Can they ship it outside the EU and then destroy it? What happens if truly nobody wants those clothes? Why not just put a carbon tax per weight?
Donations would already be a great thing. This law makes it feasible in boardrooms to justify donations. Donations to shelters, developing countries and otherwise.
This already happens a lot for used clothes with the thrift store->poor country->landfill pipeline. That third step will likely be a lot less rare with new clothes.
if you read the article...
Instead of discarding stock, companies are encouraged to manage their stock more effectively, handle returns, and explore alternatives such as resale, remanufacturing, donations, or reuse.
I guess remanufacturing/reuse might be the intended solution if it's absolutely not to be worn.
European politicians will wear the clothes nobody wants so they can be decommissioned lawfully.
>What happens if truly nobody wants those clothes
In theory companies would eventually be forced to produce less items nobody wants, although this is just an additional incentive in that natural process.
It seems like countries will do anything but tax carbon.
> What happens if truly nobody wants those clothes?
from TFA
> companies are encouraged to manage their stock more effectively, handle returns, and explore alternatives such as resale, remanufacturing, donations, or reuse.
Worst case would be recycling the fibers, presumably.
Maybe they could bury the clothes and call it carbon sequestration.

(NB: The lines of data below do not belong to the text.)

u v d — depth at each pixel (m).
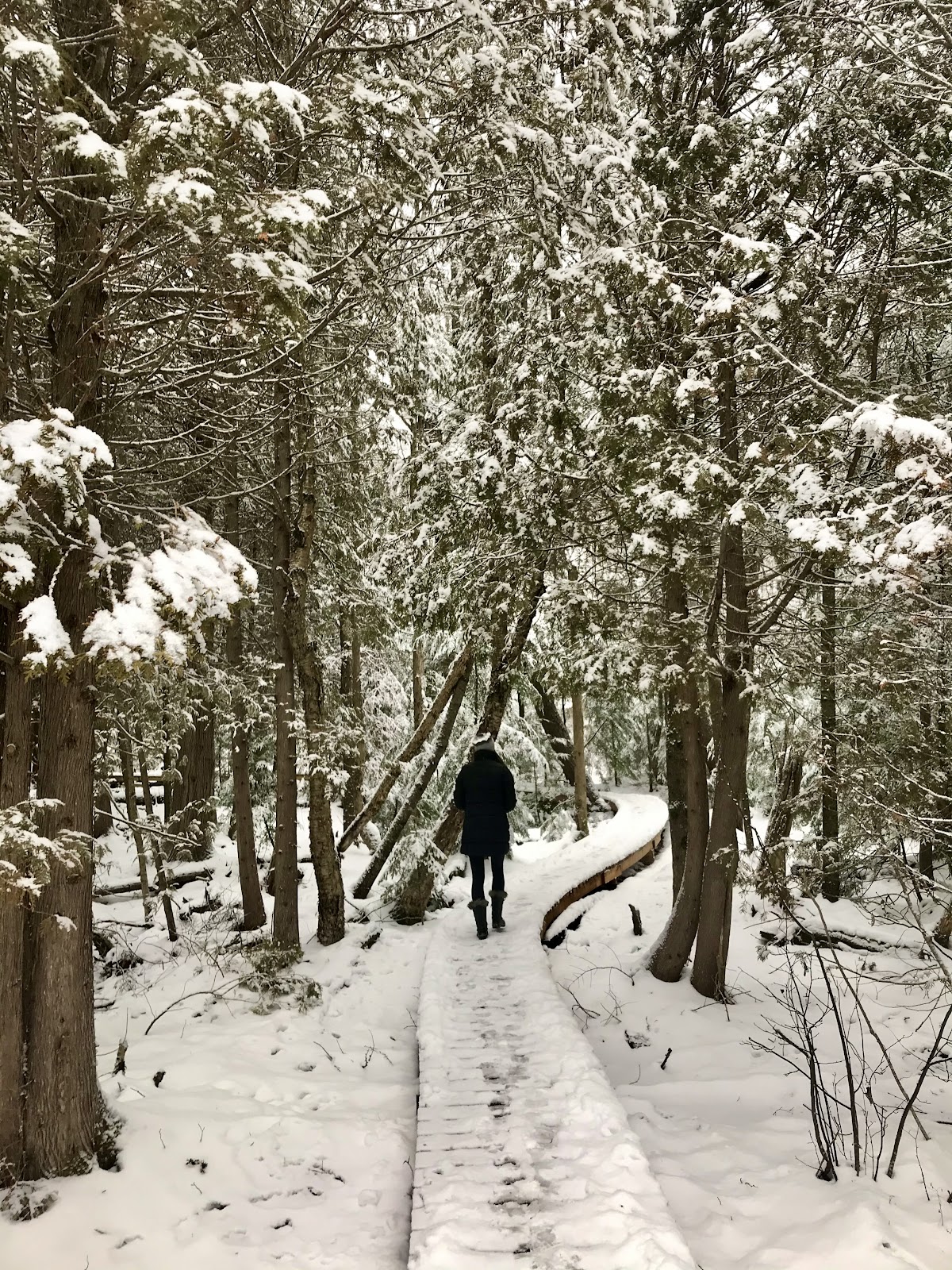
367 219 4.77
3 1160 3.65
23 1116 3.72
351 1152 4.36
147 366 4.35
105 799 7.89
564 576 8.66
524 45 4.92
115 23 3.54
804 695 11.02
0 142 3.49
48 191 3.71
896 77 5.67
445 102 4.84
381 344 7.50
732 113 7.02
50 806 3.54
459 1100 4.35
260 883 9.97
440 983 6.37
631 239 6.29
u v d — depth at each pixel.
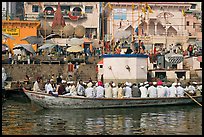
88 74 53.44
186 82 49.59
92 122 28.41
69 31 71.06
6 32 68.69
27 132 24.70
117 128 26.05
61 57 57.91
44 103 34.09
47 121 28.89
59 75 52.78
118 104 35.25
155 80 50.28
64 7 78.25
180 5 79.44
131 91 37.12
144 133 24.25
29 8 76.69
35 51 62.62
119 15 77.25
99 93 35.97
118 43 64.25
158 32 79.25
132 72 48.91
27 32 69.50
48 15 76.12
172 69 52.41
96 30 77.62
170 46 72.50
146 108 35.75
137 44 65.38
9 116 31.41
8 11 75.94
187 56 57.78
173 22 79.56
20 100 43.81
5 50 60.31
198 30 80.06
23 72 53.12
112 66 49.16
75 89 36.28
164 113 32.91
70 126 26.86
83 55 58.72
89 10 78.19
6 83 46.88
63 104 33.97
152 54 55.94
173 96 37.62
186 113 32.94
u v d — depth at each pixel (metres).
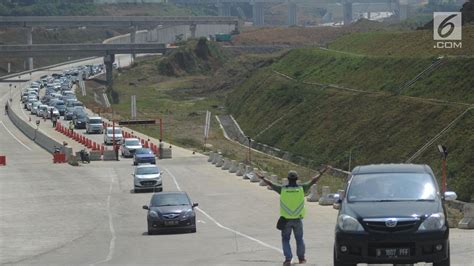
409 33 157.00
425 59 123.19
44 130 151.00
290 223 30.94
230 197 70.19
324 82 149.75
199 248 39.84
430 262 25.48
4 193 78.12
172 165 101.75
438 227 25.31
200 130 159.62
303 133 125.50
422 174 27.62
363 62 146.12
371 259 25.41
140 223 55.88
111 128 129.38
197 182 83.25
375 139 103.00
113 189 80.00
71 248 43.38
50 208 66.88
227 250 38.34
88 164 106.19
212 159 103.56
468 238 38.84
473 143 83.69
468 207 44.47
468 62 111.06
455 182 78.56
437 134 92.81
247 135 151.00
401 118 104.19
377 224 25.41
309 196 63.72
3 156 107.00
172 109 199.12
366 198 26.80
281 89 162.75
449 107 98.25
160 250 39.84
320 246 38.22
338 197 28.53
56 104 182.62
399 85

I assume that clothes are made of mostly hydrocarbons.
Maybe donate it to poor countries?
When I used to work for the biggest ecommerce in europe, we had various stages for clothes. The last stage was selling the clothes by kilo to companies.
I wouldn't be surprised if they "sold" (at a nominal price) the extra stock to a company outside the union for "resale" (burning in India or dumping into the ocean)
What we really need is 10x more expensive, durable clothing that you buy every 10 years. And the cultural shift to go along with it. Not Mao suits for everyone but some common effing sense. But I guess that's bad for business and boring for consumers, so...
Outlets could be a key here.
I suspect this end up like US "recycling" of plastic: pay another country to "reuse/recycle" the waste, and that country then dumps it in a landfill, dumps it in the ocean, or burns it.
They should pay people to wear them.
I don’t think that solves the issue they want to fix. The issue is brands that are stylish destroying clothing that’s now out of style (preserving brand value).
The price point is already high enough that taxing raw materials doesn’t really push the needle on price, they’ll just pass the costs on.
Utilitarian brands already don’t want to destroy clothing because their customers are price sensitive.
This forces the brands to do something with excess clothing. I suspect they’ll do whatever is the closest to destroying the clothing, like recycling them into rags or shredding them for dog bed filler or something. Maybe even just recycling them back to raw fibers.